- **Rows**:

** Begin **

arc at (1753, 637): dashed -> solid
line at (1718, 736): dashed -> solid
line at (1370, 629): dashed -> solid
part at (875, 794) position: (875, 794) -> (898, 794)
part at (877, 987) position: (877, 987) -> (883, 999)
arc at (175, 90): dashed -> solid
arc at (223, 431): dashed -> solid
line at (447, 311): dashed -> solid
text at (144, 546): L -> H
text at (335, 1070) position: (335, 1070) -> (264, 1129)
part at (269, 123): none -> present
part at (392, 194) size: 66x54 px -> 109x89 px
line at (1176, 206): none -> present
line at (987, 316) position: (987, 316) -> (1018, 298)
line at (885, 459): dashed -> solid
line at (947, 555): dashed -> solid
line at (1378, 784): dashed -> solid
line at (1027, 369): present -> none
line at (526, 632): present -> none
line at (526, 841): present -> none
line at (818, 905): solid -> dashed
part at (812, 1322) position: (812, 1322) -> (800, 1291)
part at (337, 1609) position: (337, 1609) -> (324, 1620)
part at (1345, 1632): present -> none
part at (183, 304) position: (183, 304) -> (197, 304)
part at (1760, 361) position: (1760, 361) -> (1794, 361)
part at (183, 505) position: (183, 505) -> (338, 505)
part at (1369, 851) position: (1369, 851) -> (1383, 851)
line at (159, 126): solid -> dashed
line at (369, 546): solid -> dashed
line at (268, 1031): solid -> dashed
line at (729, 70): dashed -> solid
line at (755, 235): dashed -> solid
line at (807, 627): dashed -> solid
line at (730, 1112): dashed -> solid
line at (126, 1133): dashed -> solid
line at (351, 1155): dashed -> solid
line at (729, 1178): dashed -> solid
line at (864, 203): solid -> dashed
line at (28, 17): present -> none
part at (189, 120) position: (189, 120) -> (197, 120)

** End **

- **What needs to be done**:
Retype every one of the items above line for line, with each line kept the same as it appears.

- **Solution below**:
arc at (1753, 637): dashed -> solid
line at (1718, 736): dashed -> solid
line at (1370, 629): dashed -> solid
part at (875, 794) position: (875, 794) -> (898, 794)
part at (877, 987) position: (877, 987) -> (883, 999)
arc at (175, 90): dashed -> solid
arc at (223, 431): dashed -> solid
line at (447, 311): dashed -> solid
text at (144, 546): L -> H
text at (335, 1070) position: (335, 1070) -> (264, 1129)
part at (269, 123): none -> present
part at (392, 194) size: 66x54 px -> 109x89 px
line at (1176, 206): none -> present
line at (987, 316) position: (987, 316) -> (1018, 298)
line at (885, 459): dashed -> solid
line at (947, 555): dashed -> solid
line at (1378, 784): dashed -> solid
line at (1027, 369): present -> none
line at (526, 632): present -> none
line at (526, 841): present -> none
line at (818, 905): solid -> dashed
part at (812, 1322) position: (812, 1322) -> (800, 1291)
part at (337, 1609) position: (337, 1609) -> (324, 1620)
part at (1345, 1632): present -> none
part at (183, 304) position: (183, 304) -> (197, 304)
part at (1760, 361) position: (1760, 361) -> (1794, 361)
part at (183, 505) position: (183, 505) -> (338, 505)
part at (1369, 851) position: (1369, 851) -> (1383, 851)
line at (159, 126): solid -> dashed
line at (369, 546): solid -> dashed
line at (268, 1031): solid -> dashed
line at (729, 70): dashed -> solid
line at (755, 235): dashed -> solid
line at (807, 627): dashed -> solid
line at (730, 1112): dashed -> solid
line at (126, 1133): dashed -> solid
line at (351, 1155): dashed -> solid
line at (729, 1178): dashed -> solid
line at (864, 203): solid -> dashed
line at (28, 17): present -> none
part at (189, 120) position: (189, 120) -> (197, 120)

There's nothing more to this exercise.